* _Data excerpts_:
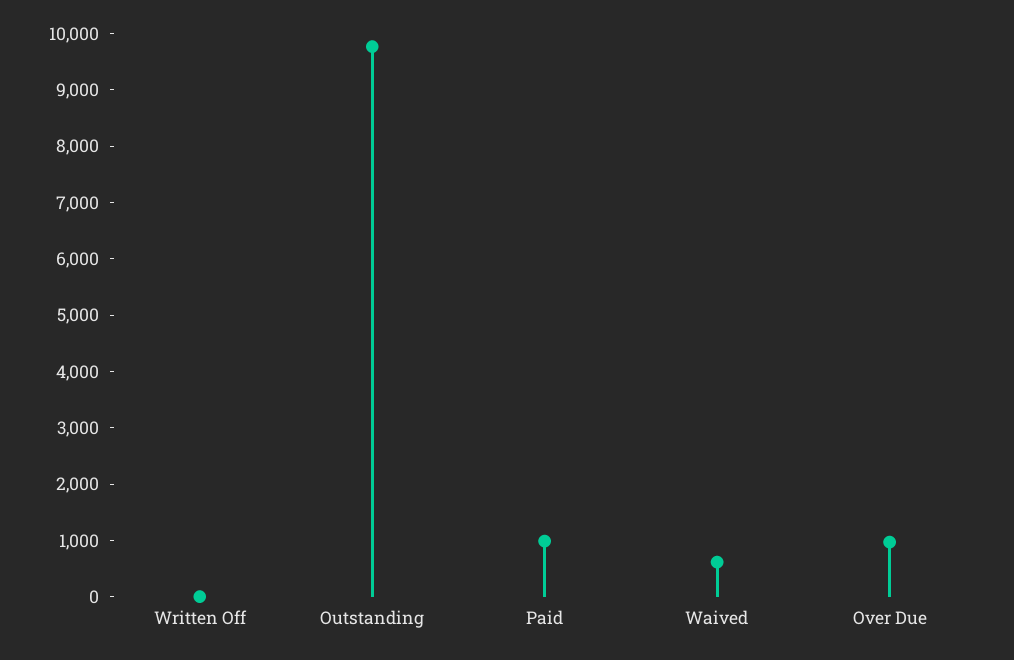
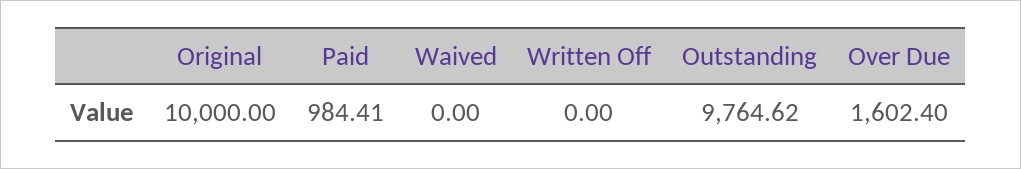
  {
    "Written Off": 0,
    "Outstanding": 9764.62,
    "Paid": 984.41,
-   "Waived": 600,
+   "Waived": 0,
-   "Over Due": 1000
+   "Over Due": 1602.4,
+   "Original": 10000
  }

* _Exercise requirements_: Print each record exactly as it stands, leaving the images out.

* _Worked solution_:
  {
    "Written Off": 0,
    "Outstanding": 9764.62,
    "Paid": 984.41,
-   "Waived": 600,
+   "Waived": 0,
-   "Over Due": 1000
+   "Over Due": 1602.4,
+   "Original": 10000
  }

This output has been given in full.